§ TASKS TO COMPLETE
a. Reproduce word for word the passage of the water change thread from "i change mine" to "(Dec 2, 2003)".
b. Name every user who posts in the water change thread.
c. Extend the water change thread by writing what could come next after its final post.

*** SOURCE DOCUMENT Section Begins ***

# Water change



## amoor33 (Jan 21, 2004)

How often do you guys change your water?

I have a 30G and was wondering how often I should do it. I have live plants btw.

Thanks.


----------



## andymel (Oct 27, 2003)

Depends on filtration but 25-30% every 2 weeks should be good. Good for the plants too.


----------



## vlahos (Sep 7, 2003)

i change mine every 10-14 days. sometimes every week depending on the mess left by leftover food or p crap...only upto 20% of the water every water change. so for your 30g, no more than about 10gallons.


----------



## rbP NUT (Dec 2, 2003)

a water change can be done on a weekly basis, varying from changing 10-50% a week. then again from one extreme to another some only change water when a high presance of nitrAtes occur, but having live plants can help reduce.

*** SOURCE DOCUMENT Section Ends ***
*** RECORDED DATA Section Begins ***

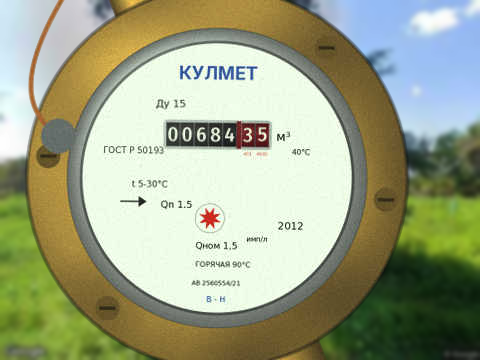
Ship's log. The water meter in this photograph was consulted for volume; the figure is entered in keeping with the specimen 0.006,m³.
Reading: 684.35,m³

*** RECORDED DATA Section Ends ***

§ TASK RESULTS
a.
i change mine every 10-14 days. sometimes every week depending on the mess left by leftover food or p crap...only upto 20% of the water every water change. so for your 30g, no more than about 10gallons.


----------



## rbP NUT (Dec 2, 2003)

b. amoor33, andymel, vlahos, rbP NUT

c.
a basic idea is change 25% water weekly with a gravel vac


----------



## DiXoN (Jan 31, 2003)

about 20-30% each week but that will go upto 10 each day when i get my new aro and ray
dixon


----------



## rbP NUT (Dec 2, 2003)

DiXoN said:


> about 20-30% each week but that will go upto 10 each day when i get my new aro and ray
> dixon


 10% each day, why?


----------



## andymel (Oct 27, 2003)

rbP NUT said:


> DiXoN said:
> 
> 
> > about 20-30% each week but that will go upto 10 each day when i get my new aro and ray
> ...


 That may actually be ideal but whoever is doing this needs to get a life man. :bleh:


----------



## Grosse Gurke (Jan 3, 2003)

Kind of depends on the bio-load. If it is really low you can do less water changes.

Moved to water chem


----------



## amoor33 (Jan 21, 2004)

Well my 30 has 2 whisper30's on each side :smile: ...so every two weeks bout right? They arent messy...I have 4 RBP:

Two 2.5 inchers
Two 1.25 inchers

Thanks


----------



## Puma (Jan 27, 2004)

sounds fine to me, those fish are pretty small.

on my 125 i do a 30% every 3 days to keep the nitrates <10ppm, but that is a tank with large cichlids and is decently stocked.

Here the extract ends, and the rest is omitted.